[Information given — start]

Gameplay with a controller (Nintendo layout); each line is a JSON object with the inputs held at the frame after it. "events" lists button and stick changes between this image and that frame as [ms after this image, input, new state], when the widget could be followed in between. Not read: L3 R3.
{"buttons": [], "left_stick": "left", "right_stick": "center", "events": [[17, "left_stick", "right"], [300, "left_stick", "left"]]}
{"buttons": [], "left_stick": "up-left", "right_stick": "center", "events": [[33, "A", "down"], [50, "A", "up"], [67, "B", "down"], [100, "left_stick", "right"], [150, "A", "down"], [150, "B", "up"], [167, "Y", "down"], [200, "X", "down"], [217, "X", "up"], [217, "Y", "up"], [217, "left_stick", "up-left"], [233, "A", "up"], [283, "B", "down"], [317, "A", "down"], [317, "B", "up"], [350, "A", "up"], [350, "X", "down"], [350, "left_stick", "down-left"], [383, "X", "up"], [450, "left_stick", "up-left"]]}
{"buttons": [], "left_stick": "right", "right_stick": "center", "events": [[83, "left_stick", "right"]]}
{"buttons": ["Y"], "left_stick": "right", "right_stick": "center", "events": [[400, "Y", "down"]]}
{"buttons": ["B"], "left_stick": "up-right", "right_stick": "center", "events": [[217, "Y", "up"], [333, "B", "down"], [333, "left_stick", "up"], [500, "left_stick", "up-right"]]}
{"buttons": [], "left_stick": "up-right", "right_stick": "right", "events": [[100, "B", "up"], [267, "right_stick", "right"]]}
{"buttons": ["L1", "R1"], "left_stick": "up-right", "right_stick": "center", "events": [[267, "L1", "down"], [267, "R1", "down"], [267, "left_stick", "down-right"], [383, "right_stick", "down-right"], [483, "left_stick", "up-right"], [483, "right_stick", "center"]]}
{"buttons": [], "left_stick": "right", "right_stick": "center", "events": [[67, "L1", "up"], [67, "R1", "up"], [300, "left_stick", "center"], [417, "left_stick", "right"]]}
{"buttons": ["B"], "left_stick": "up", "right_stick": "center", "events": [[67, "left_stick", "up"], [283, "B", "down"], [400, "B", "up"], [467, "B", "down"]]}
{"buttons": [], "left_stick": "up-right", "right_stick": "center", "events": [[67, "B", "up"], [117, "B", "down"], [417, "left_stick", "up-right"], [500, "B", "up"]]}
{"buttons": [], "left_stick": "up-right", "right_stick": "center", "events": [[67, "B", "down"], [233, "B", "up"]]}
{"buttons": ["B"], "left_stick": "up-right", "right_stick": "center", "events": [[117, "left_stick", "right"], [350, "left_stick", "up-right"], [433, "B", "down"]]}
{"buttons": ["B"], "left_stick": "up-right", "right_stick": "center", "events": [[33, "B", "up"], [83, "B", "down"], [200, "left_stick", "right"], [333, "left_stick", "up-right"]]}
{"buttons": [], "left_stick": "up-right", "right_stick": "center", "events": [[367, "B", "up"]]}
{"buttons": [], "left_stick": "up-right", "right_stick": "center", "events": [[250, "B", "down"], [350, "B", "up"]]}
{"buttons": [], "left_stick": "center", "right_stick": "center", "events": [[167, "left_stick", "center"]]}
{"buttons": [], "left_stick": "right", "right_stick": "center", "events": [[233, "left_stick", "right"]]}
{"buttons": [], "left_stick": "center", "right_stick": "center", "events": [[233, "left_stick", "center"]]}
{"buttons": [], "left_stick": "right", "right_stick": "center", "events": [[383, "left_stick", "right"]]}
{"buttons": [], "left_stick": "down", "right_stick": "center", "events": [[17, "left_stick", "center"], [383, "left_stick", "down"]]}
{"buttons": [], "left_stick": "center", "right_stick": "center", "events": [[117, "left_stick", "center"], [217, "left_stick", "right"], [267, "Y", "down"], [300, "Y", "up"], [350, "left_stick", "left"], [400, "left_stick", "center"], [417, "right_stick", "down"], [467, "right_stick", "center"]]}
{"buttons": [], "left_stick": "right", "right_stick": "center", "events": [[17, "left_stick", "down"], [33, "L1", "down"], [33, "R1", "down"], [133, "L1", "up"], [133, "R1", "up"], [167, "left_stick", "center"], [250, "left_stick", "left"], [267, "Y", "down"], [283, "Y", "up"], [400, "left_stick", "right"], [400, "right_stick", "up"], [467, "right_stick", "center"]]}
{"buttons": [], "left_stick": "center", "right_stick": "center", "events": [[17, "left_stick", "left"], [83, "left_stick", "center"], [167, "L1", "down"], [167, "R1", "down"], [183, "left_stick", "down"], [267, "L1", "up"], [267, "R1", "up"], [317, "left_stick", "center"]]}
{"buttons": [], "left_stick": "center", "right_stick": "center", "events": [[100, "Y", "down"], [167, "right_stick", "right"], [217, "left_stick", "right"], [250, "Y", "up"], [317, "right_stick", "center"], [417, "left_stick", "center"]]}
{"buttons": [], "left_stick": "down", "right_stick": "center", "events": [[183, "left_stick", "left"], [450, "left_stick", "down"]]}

[Information given — finish]

Task instructions >> Type out the entries again, word for word.

Completed task >>
Gameplay with a controller (Nintendo layout); each line is a JSON object with the inputs held at the frame after it. "events" lists button and stick changes between this image and that frame as [ms after this image, input, new state], when the widget could be followed in between. Not read: L3 R3.
{"buttons": [], "left_stick": "left", "right_stick": "center", "events": [[17, "left_stick", "right"], [300, "left_stick", "left"]]}
{"buttons": [], "left_stick": "up-left", "right_stick": "center", "events": [[33, "A", "down"], [50, "A", "up"], [67, "B", "down"], [100, "left_stick", "right"], [150, "A", "down"], [150, "B", "up"], [167, "Y", "down"], [200, "X", "down"], [217, "X", "up"], [217, "Y", "up"], [217, "left_stick", "up-left"], [233, "A", "up"], [283, "B", "down"], [317, "A", "down"], [317, "B", "up"], [350, "A", "up"], [350, "X", "down"], [350, "left_stick", "down-left"], [383, "X", "up"], [450, "left_stick", "up-left"]]}
{"buttons": [], "left_stick": "right", "right_stick": "center", "events": [[83, "left_stick", "right"]]}
{"buttons": ["Y"], "left_stick": "right", "right_stick": "center", "events": [[400, "Y", "down"]]}
{"buttons": ["B"], "left_stick": "up-right", "right_stick": "center", "events": [[217, "Y", "up"], [333, "B", "down"], [333, "left_stick", "up"], [500, "left_stick", "up-right"]]}
{"buttons": [], "left_stick": "up-right", "right_stick": "right", "events": [[100, "B", "up"], [267, "right_stick", "right"]]}
{"buttons": ["L1", "R1"], "left_stick": "up-right", "right_stick": "center", "events": [[267, "L1", "down"], [267, "R1", "down"], [267, "left_stick", "down-right"], [383, "right_stick", "down-right"], [483, "left_stick", "up-right"], [483, "right_stick", "center"]]}
{"buttons": [], "left_stick": "right", "right_stick": "center", "events": [[67, "L1", "up"], [67, "R1", "up"], [300, "left_stick", "center"], [417, "left_stick", "right"]]}
{"buttons": ["B"], "left_stick": "up", "right_stick": "center", "events": [[67, "left_stick", "up"], [283, "B", "down"], [400, "B", "up"], [467, "B", "down"]]}
{"buttons": [], "left_stick": "up-right", "right_stick": "center", "events": [[67, "B", "up"], [117, "B", "down"], [417, "left_stick", "up-right"], [500, "B", "up"]]}
{"buttons": [], "left_stick": "up-right", "right_stick": "center", "events": [[67, "B", "down"], [233, "B", "up"]]}
{"buttons": ["B"], "left_stick": "up-right", "right_stick": "center", "events": [[117, "left_stick", "right"], [350, "left_stick", "up-right"], [433, "B", "down"]]}
{"buttons": ["B"], "left_stick": "up-right", "right_stick": "center", "events": [[33, "B", "up"], [83, "B", "down"], [200, "left_stick", "right"], [333, "left_stick", "up-right"]]}
{"buttons": [], "left_stick": "up-right", "right_stick": "center", "events": [[367, "B", "up"]]}
{"buttons": [], "left_stick": "up-right", "right_stick": "center", "events": [[250, "B", "down"], [350, "B", "up"]]}
{"buttons": [], "left_stick": "center", "right_stick": "center", "events": [[167, "left_stick", "center"]]}
{"buttons": [], "left_stick": "right", "right_stick": "center", "events": [[233, "left_stick", "right"]]}
{"buttons": [], "left_stick": "center", "right_stick": "center", "events": [[233, "left_stick", "center"]]}
{"buttons": [], "left_stick": "right", "right_stick": "center", "events": [[383, "left_stick", "right"]]}
{"buttons": [], "left_stick": "down", "right_stick": "center", "events": [[17, "left_stick", "center"], [383, "left_stick", "down"]]}
{"buttons": [], "left_stick": "center", "right_stick": "center", "events": [[117, "left_stick", "center"], [217, "left_stick", "right"], [267, "Y", "down"], [300, "Y", "up"], [350, "left_stick", "left"], [400, "left_stick", "center"], [417, "right_stick", "down"], [467, "right_stick", "center"]]}
{"buttons": [], "left_stick": "right", "right_stick": "center", "events": [[17, "left_stick", "down"], [33, "L1", "down"], [33, "R1", "down"], [133, "L1", "up"], [133, "R1", "up"], [167, "left_stick", "center"], [250, "left_stick", "left"], [267, "Y", "down"], [283, "Y", "up"], [400, "left_stick", "right"], [400, "right_stick", "up"], [467, "right_stick", "center"]]}
{"buttons": [], "left_stick": "center", "right_stick": "center", "events": [[17, "left_stick", "left"], [83, "left_stick", "center"], [167, "L1", "down"], [167, "R1", "down"], [183, "left_stick", "down"], [267, "L1", "up"], [267, "R1", "up"], [317, "left_stick", "center"]]}
{"buttons": [], "left_stick": "center", "right_stick": "center", "events": [[100, "Y", "down"], [167, "right_stick", "right"], [217, "left_stick", "right"], [250, "Y", "up"], [317, "right_stick", "center"], [417, "left_stick", "center"]]}
{"buttons": [], "left_stick": "down", "right_stick": "center", "events": [[183, "left_stick", "left"], [450, "left_stick", "down"]]}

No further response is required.